Se anunció con entusiasmo la llegada del financiamiento para capacitar a vecinos como gasistas matriculados ante la futura obra del gas natural por la Ruta 34. La formación laboral siempre es una excelente noticia, pero el anuncio oficial carece de definiciones en el tiempo. Se genera una enorme expectativa de empleo en la comunidad, pero no se aclara cuándo llegará la obra civil en tiempo y forma para que esos futuros trabajadores tengan un mercado real. Lanzar capacitaciones sin plazos concretos para la infraestructura es empezar la casa por el techo, generando un entusiasmo que corre el riesgo de quedar en la nada si la obra se dilata en los laberintos del mediano o largo plazo.
Lo mismo ocurre cuando se habla con orgullo de la obra de ripio hacia Santa Catalina en la Ruta 229. Se omite decir que, según las propias matemáticas oficiales, apenas se han ejecutado un poco más de 3.000 metros de un total de 10 kilómetros. Al ritmo actual, ¿cuántos años faltan para terminar el camino troncal? Y lo que es más grave: se celebra que los productores rurales estén aportando dinero de su propio bolsillo para financiarla. El sector agropecuario ya sostiene al Estado con tasas de vialidad rural, impuestos y retenciones asfixiantes. ¿Por qué el vecino del campo tiene que volver a pagar para tener un camino transitable? ¿Dónde está el esfuerzo presupuestario de la propia Comuna?
En el plano urbano, se utiliza políticamente una deuda de los años 90 para justificar el presente plano de pavimentación, pero no se rinden cuentas claras. Si con los fondos provinciales se sostiene que hicieron 6 cuadras con el presupuesto de 5, la transparencia exige mostrar los números: ¿Dónde está guardado ese excedente de material, cuál es su valor real y en qué vereda o acceso del pueblo se va a volcar? La transparencia se demuestra con papeles públicos sobre la mesa.
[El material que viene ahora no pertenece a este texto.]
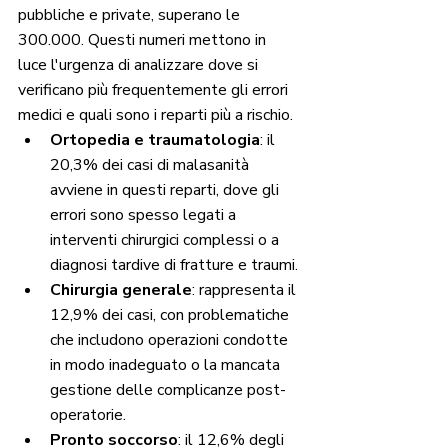
pubbliche e private, superano le 
300.000. Questi numeri mettono in 
luce l'urgenza di analizzare dove si 
verificano più frequentemente gli errori 
medici e quali sono i reparti più a rischio.
Ortopedia e traumatologia
: il 
20,3% dei casi di malasanità 
avviene in questi reparti, dove gli 
errori sono spesso legati a 
interventi chirurgici complessi o a 
diagnosi tardive di fratture e traumi.
Chirurgia generale
: rappresenta il 
12,9% dei casi, con problematiche 
che includono operazioni condotte 
in modo inadeguato o la mancata 
gestione delle complicanze post-
operatorie.
Pronto soccorso
: il 12,6% degli 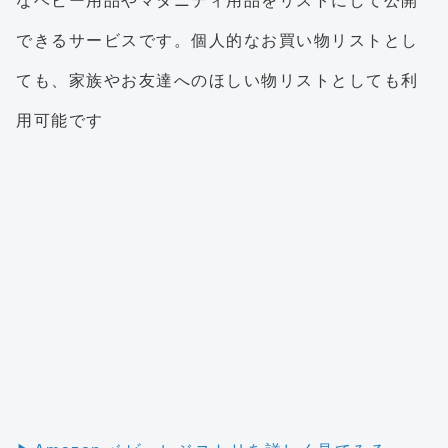
なベビー用品やマタニティ用品をリストにして公開
できるサービスです。個人的なお買い物リストとし
ても、家族やお友達へのほしい物リストとしても利
用可能です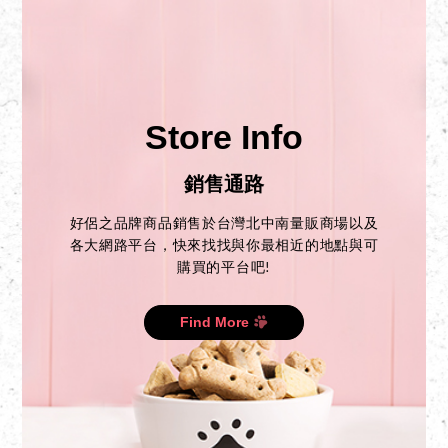
Store Info
銷售通路
好侶之品牌商品銷售於台灣北中南量販商場以及
各大網路平台，快來找找與你最相近的地點與可
購買的平台吧!
Find More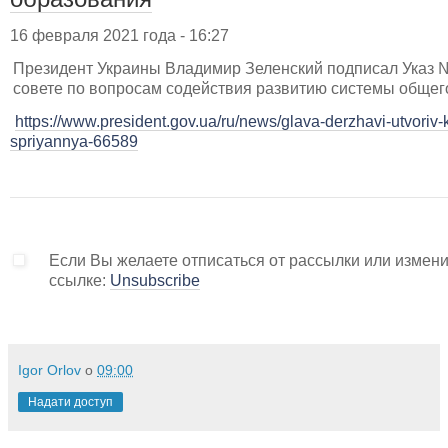
16 февраля 2021 года - 16:27
Президент Украины Владимир Зеленский подписал Указ 
совете по вопросам содействия развитию системы общег
https://www.president.gov.ua/ru/news/glava-derzhavi-utvoriv-k
spriyannya-66589
Если Вы желаете отписаться от рассылки или измени
ссылке:
Unsubscribe
Igor Orlov
о
09:00
Надати доступ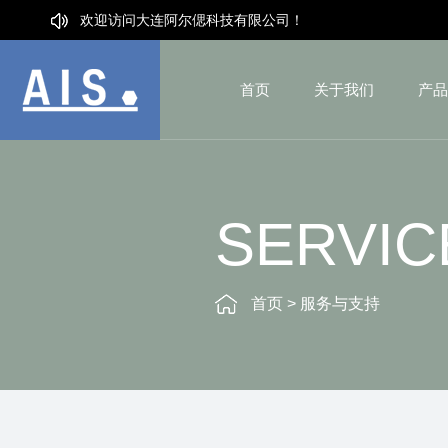
欢迎访问大连阿尔偲科技有限公司！
首页
关于我们
产品
SERVIC
首页
>
服务与支持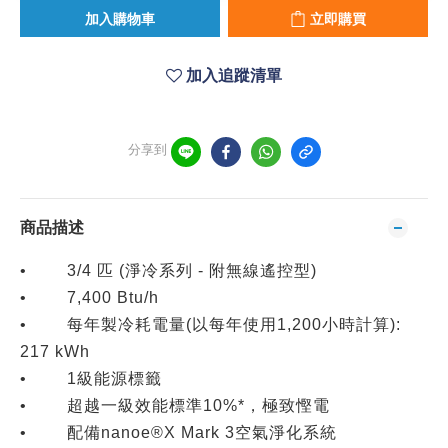
加入購物車
立即購買
加入追蹤清單
分享到
商品描述
• 3/4 匹 (淨冷系列 - 附無線遙控型)
• 7,400 Btu/h
• 每年製冷耗電量(以每年使用1,200小時計算):
217 kWh
• 1級能源標籤
• 超越一級效能標準10%*，極致慳電
• 配備nanoe®X Mark 3空氣淨化系統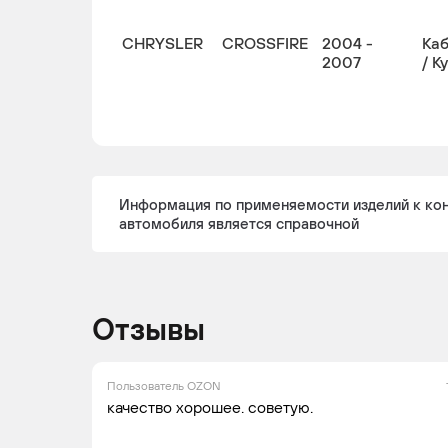
CHRYSLER
CROSSFIRE
2004 -
Ка
2007
/ К
Информация по применяемости изделий к ко
автомобиля является справочной
Отзывы
Пользователь OZON
качество хорошее. советую.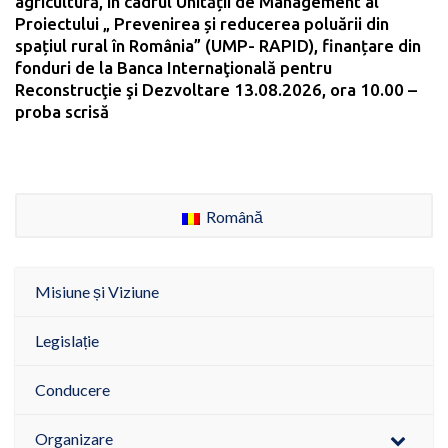
agricultură, în cadrul Unității de Management al
Proiectului „ Prevenirea și reducerea poluării din
spațiul rural în România” (UMP- RAPID), finanțare din
fonduri de la Banca Internaţională pentru
Reconstrucţie şi Dezvoltare 13.08.2026, ora 10.00 –
proba scrisă
Română
Misiune și Viziune
Legislație
Conducere
Organizare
Finalmente, el programa "Mil Aulas" expone otra realidad que se intenta tapar: la inflación y la demora estatal. El propio municipio reconoce que los fondos llegaron desactualizados a valores del año pasado y que deben "salir corriendo" a comprar materiales. Si la plata no alcanza, ¿quién va a pagar la diferencia? ¿Terminarán las tasas que pagamos todos los vecinos de Centeno cubriendo los baches financieros del gobierno provincial?